Though I was quite convinced of the impossibility of proving the existence of a Deity (Kant had shown, and I quite understood him, that it could not be proved), I yet sought for god, hoped that I should find Him, and from old habit addressed prayers to that which I sought but had not found. I went over in my mind the arguments of Kant and Schopenhauer showing the impossibility of proving the existence of a God, and I began to verify those arguments and to refute them. Cause, said I to myself, is not a category of thought such as are Time and Space. If I exist, there must be some cause for it, and a cause of causes. And that first cause of all is what men have called "God". And I paused on that thought, and tried with all my being to recognize the presence of that cause. And as soon as I acknowledged that there is a force in whose power I am, I at once felt that I could live.
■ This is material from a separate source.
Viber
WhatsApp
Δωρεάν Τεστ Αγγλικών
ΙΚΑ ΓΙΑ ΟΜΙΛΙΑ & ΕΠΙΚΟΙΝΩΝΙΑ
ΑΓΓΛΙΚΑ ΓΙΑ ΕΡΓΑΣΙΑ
But I asked myself: What is that cause, that force? How am I to think of it? What are my relations to that which I call "God"? And only the familiar replies occurred to me: "He is the Creator and Preserver." This reply did not satisfy me, and I felt I was losing within me what I needed for my life. I became terrified and began to pray to Him whom I sought, that He should help me. But the more I prayed the more apparent it became to me that He did not hear me, and that there was no one to whom to address myself. And with despair in my heart that there is no God at all, I said: "Lord, have mercy, save me! Lord, teach me!" But no one had mercy on me, and I felt that my life was coming to a standstill.

But again and again, from various sides, I returned to the same conclusion that I could not have come into the world without any cause or reason or meaning; I could not be such a fledgling fallen from its nest as I felt myself to be. Or, granting that I be such, lying on my back crying in the high grass, even then I cry because I know that a mother has borne me within her, has hatched me, warmed me, fed me, and loved me. Where is she – that mother? If I have been deserted, who has deserted me? I cannot hide from myself that someone bored me, loving me. Who was that someone? Again "God"? He knows and sees my searching, my despair, and my struggle."